A person could also make such a request when the following conditions are met:
- the dissemination of this information causes the person serious injury in relation to the person’s right to respect of his or her reputation or privacy;
- the injury is clearly greater than the public interest in knowing the information or the right to free expression (the balance of convenience criterion);
- the remedy requested does not exceed what is necessary to prevent the perpetuation of the injury.
In assessing the balance of convenience criterion, the following, in particular, must be taken into account:
- the person’s notoriety;
- if the person is a minor;
- the accuracy of the information being disseminated;
- the sensitivity of the information;
- the context in which the information is disseminated, and the time elapsed between the beginning of the dissemination and the request to halt it.
The Bill also provides an exception for the release of personal information to a spouse or close relative on the death of a person. This exception to non-disclosure applies when the disclosure is likely to assist the applicant in the grieving process. Furthermore, the deceased person must not have refused such right of access before his or her death.
Finally, the Bill’s adoption will significantly strengthen corporate accountability by levying hefty fines for violating the law and imposing administrative penalties for failing to meet the obligations specified in the PPIPS.
- First, concerning the administrative penalties, Bill 64 stipulates that these may be imposed, inter alia, when someone collects or uses personal information in contravention of the provisions of PPIPS or fails in his or her duty to report a confidentiality incident.
- Bill 64 gives the CAI a mandate to develop a general framework for the application of these administrative penalties, which should specify the following elements in particular:
- the objectives associated with the implementation of such a regime;
- the criteria that must guide the decision-maker in imposing a penalty, including:
- the seriousness of the violation;
- the sensitivity of the information;
- the number of people affected;
- the measures put in place to remedy the violation;
- the level of cooperation demonstrated by the organization;
- the compensation offered to the individuals affected.
- The maximum amount of the administrative penalty is $50,000 (for individuals) and $10,000,000 (for businesses) or, if greater, 2% of worldwide turnover for the preceding year.
- Bill 64 also modifies the penal penalties already prescribed in PPIPS and significantly increases their scope. For a corporation, a violation of the PPIPS will result in a fine ranging between $15,000 and $25,000,000 or, if greater, 4% of worldwide turnover for the preceding year.

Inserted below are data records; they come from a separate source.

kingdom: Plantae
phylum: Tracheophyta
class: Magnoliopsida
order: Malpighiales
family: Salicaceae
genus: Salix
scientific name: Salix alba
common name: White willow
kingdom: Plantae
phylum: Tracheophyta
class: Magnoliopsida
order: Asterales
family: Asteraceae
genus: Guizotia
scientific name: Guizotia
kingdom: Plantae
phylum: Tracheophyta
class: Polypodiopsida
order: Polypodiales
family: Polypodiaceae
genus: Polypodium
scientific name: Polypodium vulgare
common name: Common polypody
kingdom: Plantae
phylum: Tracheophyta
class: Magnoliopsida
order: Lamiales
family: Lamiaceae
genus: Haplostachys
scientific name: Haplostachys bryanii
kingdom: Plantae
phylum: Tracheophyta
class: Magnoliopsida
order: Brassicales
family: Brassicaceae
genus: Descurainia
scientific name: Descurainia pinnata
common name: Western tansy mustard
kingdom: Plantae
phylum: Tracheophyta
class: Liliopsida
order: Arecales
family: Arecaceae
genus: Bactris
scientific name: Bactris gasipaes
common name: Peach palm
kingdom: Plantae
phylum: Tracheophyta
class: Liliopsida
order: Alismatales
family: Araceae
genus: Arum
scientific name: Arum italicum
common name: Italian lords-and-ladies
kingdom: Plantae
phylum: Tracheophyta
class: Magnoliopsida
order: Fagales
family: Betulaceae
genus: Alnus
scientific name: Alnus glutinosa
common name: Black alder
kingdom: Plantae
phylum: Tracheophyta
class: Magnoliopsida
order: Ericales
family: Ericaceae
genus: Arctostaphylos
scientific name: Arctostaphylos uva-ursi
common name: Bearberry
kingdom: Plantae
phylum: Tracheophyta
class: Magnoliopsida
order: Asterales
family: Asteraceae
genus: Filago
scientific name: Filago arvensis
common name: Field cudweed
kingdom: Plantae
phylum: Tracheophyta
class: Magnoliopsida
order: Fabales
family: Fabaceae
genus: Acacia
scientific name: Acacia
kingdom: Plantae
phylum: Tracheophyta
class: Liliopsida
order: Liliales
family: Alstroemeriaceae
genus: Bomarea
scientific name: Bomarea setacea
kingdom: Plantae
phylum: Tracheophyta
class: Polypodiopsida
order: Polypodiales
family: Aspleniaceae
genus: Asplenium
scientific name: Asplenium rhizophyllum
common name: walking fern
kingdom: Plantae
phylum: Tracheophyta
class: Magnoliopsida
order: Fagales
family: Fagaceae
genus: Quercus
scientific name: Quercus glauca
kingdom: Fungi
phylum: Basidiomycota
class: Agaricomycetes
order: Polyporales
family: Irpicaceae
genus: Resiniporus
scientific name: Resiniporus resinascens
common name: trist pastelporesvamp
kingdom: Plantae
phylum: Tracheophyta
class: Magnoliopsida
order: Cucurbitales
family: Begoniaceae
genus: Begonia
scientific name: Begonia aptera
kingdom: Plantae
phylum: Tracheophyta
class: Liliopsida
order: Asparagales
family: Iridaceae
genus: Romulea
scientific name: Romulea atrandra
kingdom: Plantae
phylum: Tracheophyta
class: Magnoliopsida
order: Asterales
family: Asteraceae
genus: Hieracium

In the event of a subsequent offence, the fines are doubled.
- The offences covered by the penal regime include any collection, possession, release or use of personal information that is contrary to the dictates of PPIPS or any failure to report a confidentiality incident.
Finally, Bill 64 establishes a right for persons affected by an unlawful infringement of the rights conferred by the PPIPS to sue the non-compliant organization for damages. It provides for punitive damages of at least $1,000 to be awarded where the infringement is intentional or the result of gross negligence.
Based on our preliminary analysis, the adoption of the rules proposed in Bill 64 would ensure consistency with the provisions of the General Data Protection Regulation (GDPR).
The Bill currently provides for a one-year transition period between its adoption and the coming into force of the new provisions, except for the right to portability, for which the Bill proposes a three-year deferral of implementation.
Given the number of proposed changes and new requirements, such periods are needed to allow companies to review their current practices, identify gaps and implement the necessary changes to ensure compliance.